Exercises>
[1] List every unit vector symbol used in the acceleration components solution.
[2] In the acceleration components solution, what value is found for the tangential acceleration component?
** Document extract follows **
Answer
$0,1$
Work Step by Step
Tangential acceleration component can be calculated as:
$a_T=\dfrac{r'(t) \cdot r''(t)}{|r'(t)|}$
Normal acceleration component can be calculated as:
$a_N=\dfrac{r'(t) \times r''(t)}{|r'(t)|}$
From the question $r'(t)=-\sin t i+\cos t j+k$ and $r''(t)=-\cos ti-\sin tj$
This yields, $|r'(t)|=\sqrt{(-\sin t)^2+(\cos t)^+1^2}=\sqrt{2}$
and $r'(t) \cdot r''(t)=[1i+(2t-2)j] \cdot [2j]=\sin t \cos t-\sin t \cos t$
Also, $r'(t) \times r''(t)=[-\sin t i+\cos t j+k] \times [-\cos ti-\sin tj]=\sin t i-\cos tj+k$
Find the values.
$a_T=\dfrac{r'(t) \cdot r''(t)}{|r'(t)|}$
or, $=\dfrac{\sin t \cos t-\sin t \cos t}{\sqrt{2}}$
or, $=0$
Now, $a_N=\dfrac{r'(t) \times r''(t)}{|r'(t)|}$
or, $=\dfrac{\sin t i-\cos tj+k}{\sqrt{2}}$
or, $=1$
** End of Document extract **
** Listed entries follows **
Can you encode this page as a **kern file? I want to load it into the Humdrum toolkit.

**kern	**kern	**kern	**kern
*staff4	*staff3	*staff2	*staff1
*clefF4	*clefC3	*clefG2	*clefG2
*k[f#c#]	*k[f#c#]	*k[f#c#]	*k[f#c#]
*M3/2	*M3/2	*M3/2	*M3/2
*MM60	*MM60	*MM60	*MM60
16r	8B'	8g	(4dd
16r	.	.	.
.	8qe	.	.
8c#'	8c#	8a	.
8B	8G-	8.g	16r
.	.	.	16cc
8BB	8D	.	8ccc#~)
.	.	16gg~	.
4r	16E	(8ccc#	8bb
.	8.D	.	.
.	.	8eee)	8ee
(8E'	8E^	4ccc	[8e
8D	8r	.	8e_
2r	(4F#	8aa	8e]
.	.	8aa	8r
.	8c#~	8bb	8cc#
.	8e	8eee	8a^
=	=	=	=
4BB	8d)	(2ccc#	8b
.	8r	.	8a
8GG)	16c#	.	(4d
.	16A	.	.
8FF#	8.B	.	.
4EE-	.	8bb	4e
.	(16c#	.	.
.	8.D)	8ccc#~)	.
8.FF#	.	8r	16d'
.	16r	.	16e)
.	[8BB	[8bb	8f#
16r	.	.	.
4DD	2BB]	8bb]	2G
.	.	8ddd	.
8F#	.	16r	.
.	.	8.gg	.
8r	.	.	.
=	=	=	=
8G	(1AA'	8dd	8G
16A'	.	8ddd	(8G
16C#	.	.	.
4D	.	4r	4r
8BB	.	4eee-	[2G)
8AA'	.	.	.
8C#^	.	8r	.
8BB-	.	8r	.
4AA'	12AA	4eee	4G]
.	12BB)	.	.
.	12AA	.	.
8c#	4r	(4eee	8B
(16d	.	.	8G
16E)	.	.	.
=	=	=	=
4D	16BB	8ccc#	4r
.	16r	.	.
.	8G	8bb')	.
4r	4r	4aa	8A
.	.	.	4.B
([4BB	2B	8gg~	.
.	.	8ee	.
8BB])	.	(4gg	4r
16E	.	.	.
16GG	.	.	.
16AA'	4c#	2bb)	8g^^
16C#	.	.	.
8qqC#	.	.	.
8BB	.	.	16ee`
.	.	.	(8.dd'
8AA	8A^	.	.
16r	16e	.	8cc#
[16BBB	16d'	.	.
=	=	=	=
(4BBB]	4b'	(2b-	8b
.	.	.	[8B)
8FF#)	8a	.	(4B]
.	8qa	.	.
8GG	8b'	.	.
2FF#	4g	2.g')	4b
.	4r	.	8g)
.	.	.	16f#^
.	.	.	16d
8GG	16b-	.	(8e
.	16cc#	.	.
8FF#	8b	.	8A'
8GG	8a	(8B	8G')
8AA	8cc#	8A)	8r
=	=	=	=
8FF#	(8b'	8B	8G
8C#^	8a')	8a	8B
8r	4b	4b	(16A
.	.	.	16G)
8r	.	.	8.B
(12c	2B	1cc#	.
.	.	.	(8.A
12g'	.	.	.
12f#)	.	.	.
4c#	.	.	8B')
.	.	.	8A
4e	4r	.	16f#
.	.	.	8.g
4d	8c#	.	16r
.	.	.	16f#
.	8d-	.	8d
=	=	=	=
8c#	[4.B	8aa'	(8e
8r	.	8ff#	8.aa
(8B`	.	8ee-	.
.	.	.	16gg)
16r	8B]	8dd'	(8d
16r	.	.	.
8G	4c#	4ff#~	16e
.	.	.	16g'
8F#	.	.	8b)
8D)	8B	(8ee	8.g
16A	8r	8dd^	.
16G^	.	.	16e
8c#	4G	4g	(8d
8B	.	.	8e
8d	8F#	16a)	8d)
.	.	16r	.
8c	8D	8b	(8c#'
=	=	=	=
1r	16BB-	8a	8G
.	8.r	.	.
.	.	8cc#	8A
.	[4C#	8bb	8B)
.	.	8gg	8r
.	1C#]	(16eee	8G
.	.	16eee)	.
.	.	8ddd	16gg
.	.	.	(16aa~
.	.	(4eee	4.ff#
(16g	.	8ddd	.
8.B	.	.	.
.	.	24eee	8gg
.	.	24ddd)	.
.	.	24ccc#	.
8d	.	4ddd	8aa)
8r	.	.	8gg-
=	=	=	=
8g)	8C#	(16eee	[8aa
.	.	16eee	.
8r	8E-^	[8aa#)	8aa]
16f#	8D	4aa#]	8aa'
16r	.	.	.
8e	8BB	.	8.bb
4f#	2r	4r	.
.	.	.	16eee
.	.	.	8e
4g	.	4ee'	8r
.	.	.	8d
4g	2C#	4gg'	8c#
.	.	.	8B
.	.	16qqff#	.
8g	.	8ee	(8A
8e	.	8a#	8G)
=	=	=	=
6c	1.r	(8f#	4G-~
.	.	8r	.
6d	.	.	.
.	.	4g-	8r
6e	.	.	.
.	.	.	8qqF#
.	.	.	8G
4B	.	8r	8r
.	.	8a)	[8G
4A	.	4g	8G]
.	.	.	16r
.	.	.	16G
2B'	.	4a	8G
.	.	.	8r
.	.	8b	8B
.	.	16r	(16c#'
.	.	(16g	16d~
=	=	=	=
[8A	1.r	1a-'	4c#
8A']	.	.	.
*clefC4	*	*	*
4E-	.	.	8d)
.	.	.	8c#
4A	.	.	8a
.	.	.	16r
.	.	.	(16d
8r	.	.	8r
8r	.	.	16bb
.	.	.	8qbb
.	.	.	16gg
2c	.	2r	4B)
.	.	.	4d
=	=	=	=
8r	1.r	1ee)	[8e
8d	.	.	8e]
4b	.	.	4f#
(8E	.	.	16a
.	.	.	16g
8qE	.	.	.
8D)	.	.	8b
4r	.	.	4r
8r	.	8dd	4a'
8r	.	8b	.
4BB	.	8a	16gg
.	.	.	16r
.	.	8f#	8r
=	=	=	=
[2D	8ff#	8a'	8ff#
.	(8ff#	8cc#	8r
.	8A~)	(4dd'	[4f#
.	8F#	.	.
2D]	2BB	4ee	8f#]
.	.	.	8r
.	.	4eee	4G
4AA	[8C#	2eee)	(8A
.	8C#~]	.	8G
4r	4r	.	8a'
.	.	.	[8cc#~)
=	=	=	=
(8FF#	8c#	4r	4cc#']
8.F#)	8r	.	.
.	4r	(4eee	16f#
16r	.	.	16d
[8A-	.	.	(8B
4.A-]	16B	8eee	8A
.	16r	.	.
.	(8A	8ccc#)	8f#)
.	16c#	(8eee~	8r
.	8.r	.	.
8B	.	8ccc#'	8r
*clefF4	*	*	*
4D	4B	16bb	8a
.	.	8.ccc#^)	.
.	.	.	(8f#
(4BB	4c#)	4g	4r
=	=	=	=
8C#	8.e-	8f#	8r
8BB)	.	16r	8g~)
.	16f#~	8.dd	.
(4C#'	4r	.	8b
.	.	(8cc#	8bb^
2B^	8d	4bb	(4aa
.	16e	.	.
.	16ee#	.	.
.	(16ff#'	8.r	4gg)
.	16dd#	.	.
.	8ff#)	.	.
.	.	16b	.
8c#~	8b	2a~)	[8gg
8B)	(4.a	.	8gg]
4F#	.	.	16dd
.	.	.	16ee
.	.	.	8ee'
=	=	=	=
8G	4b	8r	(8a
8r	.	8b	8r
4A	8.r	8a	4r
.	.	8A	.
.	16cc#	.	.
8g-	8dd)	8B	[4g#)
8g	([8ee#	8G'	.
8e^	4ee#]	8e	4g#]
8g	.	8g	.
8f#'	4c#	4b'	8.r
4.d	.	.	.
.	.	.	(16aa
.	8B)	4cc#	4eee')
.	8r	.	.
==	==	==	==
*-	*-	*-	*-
** End of Listed entries **
Solved problems>
[1] i, j, k

[2] 0